Black ichor gushed from the severed neck, clouding the water
and a huge suction swept her out of the cave, sending Kiri’s heart racing into
panic. She couldn’t see. She wasn’t on ground! Pressure—
stuff
—pushed on her. She was in some three-dimensional space;
enemies could be under or above her. That was okay in Fairies and Dragons, but
not here, not in virtual reality.

She wanted to scream but the ichor coated her tongue and she
spat and spat and spat,
naasssty!
She tried to stay
in the same place, forced herself to calm—and as her fear eased, she
felt
Lathyr near.

“Thing’s dead and disintegrated. Great Dark ones do that fairly
often,” Lathyr stated calmly. He sang a lovely snatch of a strangely foreign
song and the water cleared. Fish abounded, but she was within a large bubble
with him. As she settled, she realized that she hadn’t seen some of the fish
before and a couple were large and gobbling at...the great Dark one?
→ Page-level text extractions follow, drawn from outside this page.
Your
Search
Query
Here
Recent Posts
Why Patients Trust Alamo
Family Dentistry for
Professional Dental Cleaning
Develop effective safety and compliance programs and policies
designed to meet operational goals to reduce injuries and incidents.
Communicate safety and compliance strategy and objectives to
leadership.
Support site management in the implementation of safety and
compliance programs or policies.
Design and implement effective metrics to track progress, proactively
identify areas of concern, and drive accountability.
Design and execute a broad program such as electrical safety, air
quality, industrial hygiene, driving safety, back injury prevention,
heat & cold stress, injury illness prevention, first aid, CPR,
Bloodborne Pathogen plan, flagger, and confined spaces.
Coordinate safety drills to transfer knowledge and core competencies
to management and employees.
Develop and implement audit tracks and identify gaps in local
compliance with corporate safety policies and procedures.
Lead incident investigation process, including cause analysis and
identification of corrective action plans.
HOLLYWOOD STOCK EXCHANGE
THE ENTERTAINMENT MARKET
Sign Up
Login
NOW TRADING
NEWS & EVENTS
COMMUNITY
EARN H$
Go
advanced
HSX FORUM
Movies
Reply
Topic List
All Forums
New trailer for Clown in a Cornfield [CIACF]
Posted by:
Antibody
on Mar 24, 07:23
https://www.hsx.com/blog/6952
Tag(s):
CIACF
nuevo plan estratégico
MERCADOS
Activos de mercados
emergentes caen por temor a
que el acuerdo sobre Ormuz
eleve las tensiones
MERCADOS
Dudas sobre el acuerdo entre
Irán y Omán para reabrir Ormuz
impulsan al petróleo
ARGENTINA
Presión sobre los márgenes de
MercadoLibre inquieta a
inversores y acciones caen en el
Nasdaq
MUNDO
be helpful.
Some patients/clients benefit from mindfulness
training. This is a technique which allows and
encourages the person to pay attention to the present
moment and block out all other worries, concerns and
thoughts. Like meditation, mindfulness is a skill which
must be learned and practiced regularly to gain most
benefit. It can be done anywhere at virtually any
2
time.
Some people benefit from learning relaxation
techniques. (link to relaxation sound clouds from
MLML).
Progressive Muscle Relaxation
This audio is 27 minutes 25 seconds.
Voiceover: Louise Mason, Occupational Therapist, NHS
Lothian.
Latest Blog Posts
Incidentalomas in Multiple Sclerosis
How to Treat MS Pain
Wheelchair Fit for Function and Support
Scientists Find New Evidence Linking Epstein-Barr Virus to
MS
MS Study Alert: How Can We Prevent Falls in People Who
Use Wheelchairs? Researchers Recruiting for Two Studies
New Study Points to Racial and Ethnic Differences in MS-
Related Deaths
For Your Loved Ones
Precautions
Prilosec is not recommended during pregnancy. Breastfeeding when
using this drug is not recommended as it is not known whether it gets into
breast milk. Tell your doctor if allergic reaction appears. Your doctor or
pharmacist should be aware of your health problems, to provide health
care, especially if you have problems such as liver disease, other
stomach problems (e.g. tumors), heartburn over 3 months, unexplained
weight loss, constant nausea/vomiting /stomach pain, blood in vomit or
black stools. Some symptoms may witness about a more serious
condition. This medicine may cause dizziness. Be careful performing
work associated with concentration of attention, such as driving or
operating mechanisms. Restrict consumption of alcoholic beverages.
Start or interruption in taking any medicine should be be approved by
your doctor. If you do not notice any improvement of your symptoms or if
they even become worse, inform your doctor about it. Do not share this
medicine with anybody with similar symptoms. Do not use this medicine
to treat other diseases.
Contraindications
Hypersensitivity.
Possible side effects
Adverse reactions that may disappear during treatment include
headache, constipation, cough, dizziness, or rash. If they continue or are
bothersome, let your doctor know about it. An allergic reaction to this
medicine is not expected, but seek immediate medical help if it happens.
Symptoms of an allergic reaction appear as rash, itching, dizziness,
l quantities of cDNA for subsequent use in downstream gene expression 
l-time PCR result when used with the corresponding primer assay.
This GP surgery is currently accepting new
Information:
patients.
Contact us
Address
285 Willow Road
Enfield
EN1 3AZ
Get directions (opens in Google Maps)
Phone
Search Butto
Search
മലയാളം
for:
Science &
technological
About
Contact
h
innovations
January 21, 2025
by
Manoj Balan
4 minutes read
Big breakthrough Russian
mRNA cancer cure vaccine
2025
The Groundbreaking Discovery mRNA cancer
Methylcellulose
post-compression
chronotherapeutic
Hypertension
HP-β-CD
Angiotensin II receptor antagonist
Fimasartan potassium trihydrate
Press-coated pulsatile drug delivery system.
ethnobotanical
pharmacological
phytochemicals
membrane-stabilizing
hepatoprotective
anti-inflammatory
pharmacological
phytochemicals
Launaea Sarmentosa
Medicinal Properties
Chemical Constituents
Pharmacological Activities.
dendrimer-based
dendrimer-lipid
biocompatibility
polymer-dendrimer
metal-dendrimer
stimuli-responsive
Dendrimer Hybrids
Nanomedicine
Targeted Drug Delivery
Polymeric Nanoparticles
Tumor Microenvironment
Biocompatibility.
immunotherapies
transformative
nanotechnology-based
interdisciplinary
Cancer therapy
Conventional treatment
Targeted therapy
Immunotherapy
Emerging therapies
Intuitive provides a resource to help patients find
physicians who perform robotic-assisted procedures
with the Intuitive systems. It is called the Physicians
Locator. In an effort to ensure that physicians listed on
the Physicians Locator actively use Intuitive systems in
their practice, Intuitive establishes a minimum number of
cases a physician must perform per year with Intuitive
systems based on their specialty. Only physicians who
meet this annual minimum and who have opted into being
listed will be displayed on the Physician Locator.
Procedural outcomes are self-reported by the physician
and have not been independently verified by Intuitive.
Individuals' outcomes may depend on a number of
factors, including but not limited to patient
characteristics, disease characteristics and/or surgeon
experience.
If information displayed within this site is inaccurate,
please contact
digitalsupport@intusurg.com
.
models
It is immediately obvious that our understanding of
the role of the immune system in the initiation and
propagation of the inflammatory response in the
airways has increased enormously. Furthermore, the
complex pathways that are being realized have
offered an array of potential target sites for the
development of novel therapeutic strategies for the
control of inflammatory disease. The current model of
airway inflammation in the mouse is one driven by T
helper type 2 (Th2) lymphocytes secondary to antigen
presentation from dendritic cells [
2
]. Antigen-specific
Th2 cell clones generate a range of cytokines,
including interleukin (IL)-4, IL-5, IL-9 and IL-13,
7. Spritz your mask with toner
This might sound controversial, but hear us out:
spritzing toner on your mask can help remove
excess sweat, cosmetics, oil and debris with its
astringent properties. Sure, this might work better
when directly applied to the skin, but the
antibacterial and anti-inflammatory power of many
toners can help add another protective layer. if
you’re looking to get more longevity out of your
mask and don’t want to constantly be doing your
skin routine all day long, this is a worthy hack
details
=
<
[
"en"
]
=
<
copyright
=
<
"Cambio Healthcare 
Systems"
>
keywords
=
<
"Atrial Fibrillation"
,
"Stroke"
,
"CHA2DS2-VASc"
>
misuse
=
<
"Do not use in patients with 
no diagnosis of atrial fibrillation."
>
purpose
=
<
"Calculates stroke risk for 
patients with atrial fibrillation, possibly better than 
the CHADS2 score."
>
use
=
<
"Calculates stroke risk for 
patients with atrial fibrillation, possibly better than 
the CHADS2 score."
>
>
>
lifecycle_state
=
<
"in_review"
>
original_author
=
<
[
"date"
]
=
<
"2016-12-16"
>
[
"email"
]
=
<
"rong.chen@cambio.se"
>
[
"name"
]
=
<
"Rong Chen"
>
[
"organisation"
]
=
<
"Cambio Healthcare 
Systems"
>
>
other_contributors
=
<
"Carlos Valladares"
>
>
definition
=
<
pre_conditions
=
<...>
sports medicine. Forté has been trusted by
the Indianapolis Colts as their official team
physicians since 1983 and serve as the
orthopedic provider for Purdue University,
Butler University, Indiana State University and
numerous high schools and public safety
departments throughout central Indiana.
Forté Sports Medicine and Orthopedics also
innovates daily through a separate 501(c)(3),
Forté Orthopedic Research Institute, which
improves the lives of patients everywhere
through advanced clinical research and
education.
“Scavengers,” Lathyr said. “Lowering my shields now.” The
bubble vanished.

Lathyr pointed. A great peach-pink pearl, as large as a truck,
was embedded halfway in a cliff wall.

“Well done!” Jenni said.

“What’s with the pearl?” Kiri managed.

“That is your first goal, to find the great pink pearl, defend
it from those who wish to take it and learn what you need from it.”

“Learn what I need? What, like the next clue?”

“You might say that,” Jenni said.

“I didn’t know of this goal,” Lathyr said. His body, nearly as
fluid as the water around them, went stiff and tense.

“It was changed just as you departed. It’s a later goal from
the game that we decided to insert now.”

“Along with an archvillain?” Kiri asked.

“I thought you might be getting bored,” Jenni said
guilelessly.

Snorting in the Water Realm wasn’t wise, Kiri found out.

Lathyr nodded to the pearl. “Go take care of that.”

Slowly she swam up to the large gem, held still. “Learn what
you can from it,” the mission info said. She reached out and brushed it with her
fingers, satin under her touch. Her nostrils opened wide as she inhaled deeply.
Yes, most excellent water magic! This close she saw tiny swirls of bubbles, the
same pink-peach, lifting from its surface as if it were alive like a jellyfish,
instead of a hard gem. She placed her hand on it.

And it popped.

Kiri gasped, heard Lathyr do the same.
Failed Goal,
scrolled across her vision in bright blue. Before they
could take another breath, they were back in the computer room.

The rest of Friday passed quickly. Somehow the Water Realm
simply
made sense
on an instinctive level to
Kiri.

Since it was the end of the workweek, and now more than a full
week since she’d started, a two-hour debriefing had been set for the afternoon.
Though it was a time for Kiri to present her ideas on how to refine the game—and
she was plenty nervous about that—she begrudged the time out. A good and bad
sign that she was becoming invested in Transformation.

Jenni, Aric and Lathyr started the meeting by complimenting her
on her progress, with only one line about her “difficulties” in the Fire
Realm.

When it came to her turn, Kiri handed out suggestions she had
for the program, ideas for story arcs, for new types of character aspects and
costumes.

Those were well received, by Aric with a big grin, Jenni by
interested humming. Lathyr only smiled at Kiri...and winked. He was changing,
too, loosening up. Good to see.

At the end, as the others began to rise, Kiri stood and cleared
her throat, lifted her chin and matched gazes with Jenni. “I’d like to take home
the software again this weekend. And play in the Fire Realm.”

The older woman sat and leaned back in her chair, tucking a
strand of her hair behind her ear. “You don’t think you’re going overboard on
this?”

“No.”

“I do.”

Kiri blinked. “Yeah?”

“Though I must admit that you might do better in the Fire Realm
without the enhanced virtual reality gloves and the visor.”

“Exactly! And if I can make my own character.”

Jenni’s fingers drummed on the desk. “Understood. But I still
believe that you’re pushing this too much.”

Despite herself, Kiri felt her face go into sulk mode.

Leaning forward, Jenni said, “How long did you play
Transformation last weekend?”

Kiri had to sit down and rack her memory for last weekend.
Saturday she’d...pretty much hit the game in the morning and played all day. Her
shoulders wiggled in stiff memory. “Sunday I only played—”

“Worked,” Jenni corrected.

“Gamed a few hours.”

“How many hours total?” Jenni’s brows lifted.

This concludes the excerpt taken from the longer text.